▸ **YOUR OBJECTIVE**: Give the rows, from the start through the line containing "[1131, 932, 1148, 946] StreetNumber: 612", as a two-column CSV with the header instruction,output and one record per row. Put each row's text and its answer in one quoted field apiece, with line breaks replaced by spaces.

▸ **EXTRACTED INFORMATION**:
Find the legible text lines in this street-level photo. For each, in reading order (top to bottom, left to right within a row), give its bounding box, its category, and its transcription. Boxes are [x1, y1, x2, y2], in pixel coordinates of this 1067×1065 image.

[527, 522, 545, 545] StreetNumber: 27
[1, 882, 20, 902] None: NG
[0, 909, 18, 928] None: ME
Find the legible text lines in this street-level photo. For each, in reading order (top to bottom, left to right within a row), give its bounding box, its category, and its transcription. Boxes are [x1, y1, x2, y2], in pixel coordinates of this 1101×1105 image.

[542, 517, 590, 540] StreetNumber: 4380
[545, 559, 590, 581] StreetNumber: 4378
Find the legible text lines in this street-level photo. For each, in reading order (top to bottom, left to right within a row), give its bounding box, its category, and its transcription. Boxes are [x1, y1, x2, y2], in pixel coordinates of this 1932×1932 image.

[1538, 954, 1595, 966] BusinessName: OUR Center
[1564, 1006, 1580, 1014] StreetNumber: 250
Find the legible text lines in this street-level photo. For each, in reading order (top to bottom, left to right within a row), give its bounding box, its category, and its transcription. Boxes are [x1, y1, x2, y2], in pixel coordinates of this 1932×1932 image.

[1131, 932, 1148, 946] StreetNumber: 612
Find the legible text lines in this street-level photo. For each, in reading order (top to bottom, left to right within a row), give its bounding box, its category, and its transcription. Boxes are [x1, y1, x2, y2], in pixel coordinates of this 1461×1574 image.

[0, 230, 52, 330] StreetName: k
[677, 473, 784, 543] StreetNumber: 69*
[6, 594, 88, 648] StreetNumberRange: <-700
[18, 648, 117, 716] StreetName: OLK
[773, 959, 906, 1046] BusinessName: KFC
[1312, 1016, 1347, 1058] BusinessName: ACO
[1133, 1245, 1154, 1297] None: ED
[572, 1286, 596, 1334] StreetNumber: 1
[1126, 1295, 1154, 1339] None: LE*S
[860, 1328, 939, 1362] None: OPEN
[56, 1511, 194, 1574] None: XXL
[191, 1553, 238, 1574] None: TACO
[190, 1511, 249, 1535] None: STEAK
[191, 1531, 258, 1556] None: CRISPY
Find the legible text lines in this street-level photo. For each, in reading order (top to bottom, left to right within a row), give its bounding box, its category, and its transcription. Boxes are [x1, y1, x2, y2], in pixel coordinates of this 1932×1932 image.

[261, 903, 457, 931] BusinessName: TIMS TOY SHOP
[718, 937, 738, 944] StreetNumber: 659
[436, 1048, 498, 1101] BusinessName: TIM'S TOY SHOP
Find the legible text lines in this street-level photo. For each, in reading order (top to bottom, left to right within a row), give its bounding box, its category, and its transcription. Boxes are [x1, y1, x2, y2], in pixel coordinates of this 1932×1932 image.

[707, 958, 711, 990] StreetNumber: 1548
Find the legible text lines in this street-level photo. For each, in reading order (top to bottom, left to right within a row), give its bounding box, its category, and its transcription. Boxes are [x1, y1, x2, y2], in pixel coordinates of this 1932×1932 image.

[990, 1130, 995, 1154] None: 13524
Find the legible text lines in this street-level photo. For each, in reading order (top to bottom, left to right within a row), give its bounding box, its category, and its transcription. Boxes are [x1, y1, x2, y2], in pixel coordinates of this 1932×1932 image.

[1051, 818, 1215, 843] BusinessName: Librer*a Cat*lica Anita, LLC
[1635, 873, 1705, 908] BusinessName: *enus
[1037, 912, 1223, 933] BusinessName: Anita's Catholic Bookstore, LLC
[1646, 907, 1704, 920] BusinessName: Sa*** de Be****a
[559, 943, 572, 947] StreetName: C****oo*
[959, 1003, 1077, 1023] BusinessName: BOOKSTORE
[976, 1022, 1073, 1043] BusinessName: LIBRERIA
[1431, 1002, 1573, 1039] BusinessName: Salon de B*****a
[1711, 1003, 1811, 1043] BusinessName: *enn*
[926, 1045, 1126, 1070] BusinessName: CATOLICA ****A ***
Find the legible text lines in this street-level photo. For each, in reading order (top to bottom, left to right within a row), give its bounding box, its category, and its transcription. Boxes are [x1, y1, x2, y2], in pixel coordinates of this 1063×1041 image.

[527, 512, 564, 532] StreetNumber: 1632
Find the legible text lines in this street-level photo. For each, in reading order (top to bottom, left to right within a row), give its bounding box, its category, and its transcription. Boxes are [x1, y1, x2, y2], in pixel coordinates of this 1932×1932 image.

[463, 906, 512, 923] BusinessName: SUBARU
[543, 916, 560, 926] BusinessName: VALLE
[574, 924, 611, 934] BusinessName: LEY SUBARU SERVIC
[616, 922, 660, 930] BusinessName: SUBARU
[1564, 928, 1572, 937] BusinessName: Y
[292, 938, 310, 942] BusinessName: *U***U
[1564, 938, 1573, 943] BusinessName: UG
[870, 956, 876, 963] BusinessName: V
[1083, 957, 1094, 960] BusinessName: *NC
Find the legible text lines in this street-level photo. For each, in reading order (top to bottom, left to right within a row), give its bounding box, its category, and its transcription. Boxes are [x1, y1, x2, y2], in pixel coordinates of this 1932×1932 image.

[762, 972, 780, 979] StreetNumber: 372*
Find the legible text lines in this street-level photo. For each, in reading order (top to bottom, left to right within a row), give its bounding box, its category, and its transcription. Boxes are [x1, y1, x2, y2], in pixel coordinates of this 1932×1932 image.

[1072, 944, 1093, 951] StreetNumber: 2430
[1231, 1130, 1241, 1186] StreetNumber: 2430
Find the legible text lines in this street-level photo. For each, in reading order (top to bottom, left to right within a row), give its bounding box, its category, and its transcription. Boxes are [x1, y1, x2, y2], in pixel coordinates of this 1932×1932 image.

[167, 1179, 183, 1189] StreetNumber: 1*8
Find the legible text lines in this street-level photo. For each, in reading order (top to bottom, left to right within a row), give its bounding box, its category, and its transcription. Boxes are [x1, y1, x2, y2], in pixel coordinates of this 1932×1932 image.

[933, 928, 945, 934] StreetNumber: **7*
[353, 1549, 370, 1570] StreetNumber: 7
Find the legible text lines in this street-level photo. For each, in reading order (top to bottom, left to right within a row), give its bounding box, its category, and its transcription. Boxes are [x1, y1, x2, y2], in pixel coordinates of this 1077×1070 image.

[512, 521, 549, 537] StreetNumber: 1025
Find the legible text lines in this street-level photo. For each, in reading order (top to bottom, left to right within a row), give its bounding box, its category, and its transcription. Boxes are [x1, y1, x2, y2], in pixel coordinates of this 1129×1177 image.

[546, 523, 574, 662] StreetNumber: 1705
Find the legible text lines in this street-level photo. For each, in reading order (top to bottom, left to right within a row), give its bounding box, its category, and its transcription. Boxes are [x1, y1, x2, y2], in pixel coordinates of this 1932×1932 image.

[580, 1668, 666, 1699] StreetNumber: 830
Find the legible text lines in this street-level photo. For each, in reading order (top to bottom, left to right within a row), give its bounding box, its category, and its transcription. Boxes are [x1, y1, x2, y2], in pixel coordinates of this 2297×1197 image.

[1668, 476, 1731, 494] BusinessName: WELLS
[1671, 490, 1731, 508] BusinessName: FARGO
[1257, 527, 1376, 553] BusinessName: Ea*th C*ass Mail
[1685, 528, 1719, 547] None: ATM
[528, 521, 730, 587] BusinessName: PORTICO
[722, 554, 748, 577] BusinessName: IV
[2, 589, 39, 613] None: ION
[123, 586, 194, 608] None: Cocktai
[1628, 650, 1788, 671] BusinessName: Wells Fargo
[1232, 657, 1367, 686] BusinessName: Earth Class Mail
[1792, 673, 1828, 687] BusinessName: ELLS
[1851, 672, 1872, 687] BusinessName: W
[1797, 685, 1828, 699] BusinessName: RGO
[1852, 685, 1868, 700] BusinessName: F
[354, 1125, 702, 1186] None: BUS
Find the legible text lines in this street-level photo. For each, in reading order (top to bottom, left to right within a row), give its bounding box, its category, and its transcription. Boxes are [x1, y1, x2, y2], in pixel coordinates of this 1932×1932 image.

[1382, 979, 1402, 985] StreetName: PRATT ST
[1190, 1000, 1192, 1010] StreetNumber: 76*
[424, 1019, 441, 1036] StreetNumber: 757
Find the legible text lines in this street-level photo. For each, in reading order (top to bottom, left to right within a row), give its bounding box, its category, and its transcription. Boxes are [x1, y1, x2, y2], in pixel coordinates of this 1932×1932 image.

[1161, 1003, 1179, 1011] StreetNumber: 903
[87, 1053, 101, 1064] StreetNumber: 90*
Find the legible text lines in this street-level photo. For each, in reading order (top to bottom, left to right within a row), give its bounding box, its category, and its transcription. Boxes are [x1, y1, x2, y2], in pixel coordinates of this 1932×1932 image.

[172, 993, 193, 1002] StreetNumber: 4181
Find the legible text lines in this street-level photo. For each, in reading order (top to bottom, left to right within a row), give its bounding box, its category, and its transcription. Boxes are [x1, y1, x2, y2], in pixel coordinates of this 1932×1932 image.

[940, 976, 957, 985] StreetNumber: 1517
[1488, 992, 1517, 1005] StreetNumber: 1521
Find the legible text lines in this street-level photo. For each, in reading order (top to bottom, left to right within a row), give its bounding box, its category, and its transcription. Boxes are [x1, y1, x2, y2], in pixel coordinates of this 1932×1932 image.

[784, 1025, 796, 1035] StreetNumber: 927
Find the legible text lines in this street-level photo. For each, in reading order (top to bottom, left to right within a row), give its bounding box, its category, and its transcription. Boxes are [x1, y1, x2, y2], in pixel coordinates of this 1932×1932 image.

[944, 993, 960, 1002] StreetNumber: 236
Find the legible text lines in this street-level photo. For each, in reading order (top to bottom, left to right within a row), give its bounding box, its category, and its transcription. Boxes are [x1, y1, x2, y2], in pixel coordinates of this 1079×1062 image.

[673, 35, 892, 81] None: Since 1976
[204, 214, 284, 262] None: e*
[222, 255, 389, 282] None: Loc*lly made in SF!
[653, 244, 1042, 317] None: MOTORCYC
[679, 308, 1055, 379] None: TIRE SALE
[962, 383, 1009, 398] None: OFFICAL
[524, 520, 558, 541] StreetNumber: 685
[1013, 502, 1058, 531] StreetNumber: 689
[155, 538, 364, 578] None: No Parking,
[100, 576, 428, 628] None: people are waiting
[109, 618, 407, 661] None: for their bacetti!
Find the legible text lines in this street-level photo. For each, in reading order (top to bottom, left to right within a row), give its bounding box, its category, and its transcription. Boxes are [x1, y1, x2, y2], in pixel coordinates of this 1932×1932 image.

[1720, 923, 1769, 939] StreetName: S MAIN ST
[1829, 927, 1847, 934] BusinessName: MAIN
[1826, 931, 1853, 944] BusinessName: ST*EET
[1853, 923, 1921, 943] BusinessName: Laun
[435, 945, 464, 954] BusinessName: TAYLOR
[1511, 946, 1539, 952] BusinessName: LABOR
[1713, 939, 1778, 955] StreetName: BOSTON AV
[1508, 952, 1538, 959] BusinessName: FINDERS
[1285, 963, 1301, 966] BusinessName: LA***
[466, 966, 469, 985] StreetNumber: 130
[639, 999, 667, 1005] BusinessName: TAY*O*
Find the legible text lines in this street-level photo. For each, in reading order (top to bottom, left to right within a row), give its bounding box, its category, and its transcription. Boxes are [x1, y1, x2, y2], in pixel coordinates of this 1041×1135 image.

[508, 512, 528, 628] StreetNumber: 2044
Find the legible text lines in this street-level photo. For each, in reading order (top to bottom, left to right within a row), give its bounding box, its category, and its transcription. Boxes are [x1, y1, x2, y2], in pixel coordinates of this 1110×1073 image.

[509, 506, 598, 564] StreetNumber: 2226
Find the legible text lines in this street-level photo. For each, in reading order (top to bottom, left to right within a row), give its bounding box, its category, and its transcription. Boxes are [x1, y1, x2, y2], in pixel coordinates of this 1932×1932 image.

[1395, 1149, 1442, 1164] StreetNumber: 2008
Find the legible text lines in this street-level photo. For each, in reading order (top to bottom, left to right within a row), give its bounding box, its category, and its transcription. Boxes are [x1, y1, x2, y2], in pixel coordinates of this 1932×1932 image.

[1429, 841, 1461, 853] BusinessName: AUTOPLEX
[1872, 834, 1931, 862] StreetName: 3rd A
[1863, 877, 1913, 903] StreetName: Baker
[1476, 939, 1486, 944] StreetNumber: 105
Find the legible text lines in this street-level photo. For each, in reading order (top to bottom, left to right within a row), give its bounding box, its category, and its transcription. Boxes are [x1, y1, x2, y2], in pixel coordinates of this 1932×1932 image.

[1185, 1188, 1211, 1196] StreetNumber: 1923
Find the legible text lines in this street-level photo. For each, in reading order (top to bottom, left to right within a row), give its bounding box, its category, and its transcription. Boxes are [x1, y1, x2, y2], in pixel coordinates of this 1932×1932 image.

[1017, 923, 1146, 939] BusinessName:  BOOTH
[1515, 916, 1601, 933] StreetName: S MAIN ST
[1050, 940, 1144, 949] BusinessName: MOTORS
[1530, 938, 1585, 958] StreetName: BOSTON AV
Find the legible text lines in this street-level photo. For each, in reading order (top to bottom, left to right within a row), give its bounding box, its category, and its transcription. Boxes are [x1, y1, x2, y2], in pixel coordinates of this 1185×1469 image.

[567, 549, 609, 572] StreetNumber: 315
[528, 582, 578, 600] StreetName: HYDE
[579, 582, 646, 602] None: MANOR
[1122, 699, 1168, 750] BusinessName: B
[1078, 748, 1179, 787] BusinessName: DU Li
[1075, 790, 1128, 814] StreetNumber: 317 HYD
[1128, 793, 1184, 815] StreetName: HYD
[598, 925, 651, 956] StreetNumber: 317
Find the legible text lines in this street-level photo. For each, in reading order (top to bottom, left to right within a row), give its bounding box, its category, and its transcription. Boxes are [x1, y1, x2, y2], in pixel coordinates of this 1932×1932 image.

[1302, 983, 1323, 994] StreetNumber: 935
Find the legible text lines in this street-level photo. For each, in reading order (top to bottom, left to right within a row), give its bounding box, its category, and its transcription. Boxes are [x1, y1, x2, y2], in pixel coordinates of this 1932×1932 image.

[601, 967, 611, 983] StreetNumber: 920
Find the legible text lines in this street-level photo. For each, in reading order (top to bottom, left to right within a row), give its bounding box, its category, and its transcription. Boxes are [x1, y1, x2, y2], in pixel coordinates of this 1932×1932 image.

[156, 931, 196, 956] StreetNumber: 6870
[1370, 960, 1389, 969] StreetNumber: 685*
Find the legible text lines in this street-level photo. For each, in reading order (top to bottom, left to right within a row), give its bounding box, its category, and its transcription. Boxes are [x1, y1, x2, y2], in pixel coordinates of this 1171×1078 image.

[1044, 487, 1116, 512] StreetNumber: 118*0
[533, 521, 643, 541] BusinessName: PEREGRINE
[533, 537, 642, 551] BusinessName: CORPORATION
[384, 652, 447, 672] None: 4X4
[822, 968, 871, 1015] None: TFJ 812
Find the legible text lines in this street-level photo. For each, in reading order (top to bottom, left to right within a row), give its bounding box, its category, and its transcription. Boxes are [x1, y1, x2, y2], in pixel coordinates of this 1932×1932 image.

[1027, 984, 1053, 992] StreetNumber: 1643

▸ **SOLVED EXERCISE**:
instruction,output
"Find the legible text lines in this street-level photo. For each, in reading order (top to bottom, left to right within a row), give its bounding box, its category, and its transcription. Boxes are [x1, y1, x2, y2], in pixel coordinates of this 1067×1065 image.","[527, 522, 545, 545] StreetNumber: 27 [1, 882, 20, 902] None: NG [0, 909, 18, 928] None: ME"
"Find the legible text lines in this street-level photo. For each, in reading order (top to bottom, left to right within a row), give its bounding box, its category, and its transcription. Boxes are [x1, y1, x2, y2], in pixel coordinates of this 1101×1105 image.","[542, 517, 590, 540] StreetNumber: 4380 [545, 559, 590, 581] StreetNumber: 4378"
"Find the legible text lines in this street-level photo. For each, in reading order (top to bottom, left to right within a row), give its bounding box, its category, and its transcription. Boxes are [x1, y1, x2, y2], in pixel coordinates of this 1932×1932 image.","[1538, 954, 1595, 966] BusinessName: OUR Center [1564, 1006, 1580, 1014] StreetNumber: 250"
"Find the legible text lines in this street-level photo. For each, in reading order (top to bottom, left to right within a row), give its bounding box, its category, and its transcription. Boxes are [x1, y1, x2, y2], in pixel coordinates of this 1932×1932 image.","[1131, 932, 1148, 946] StreetNumber: 612"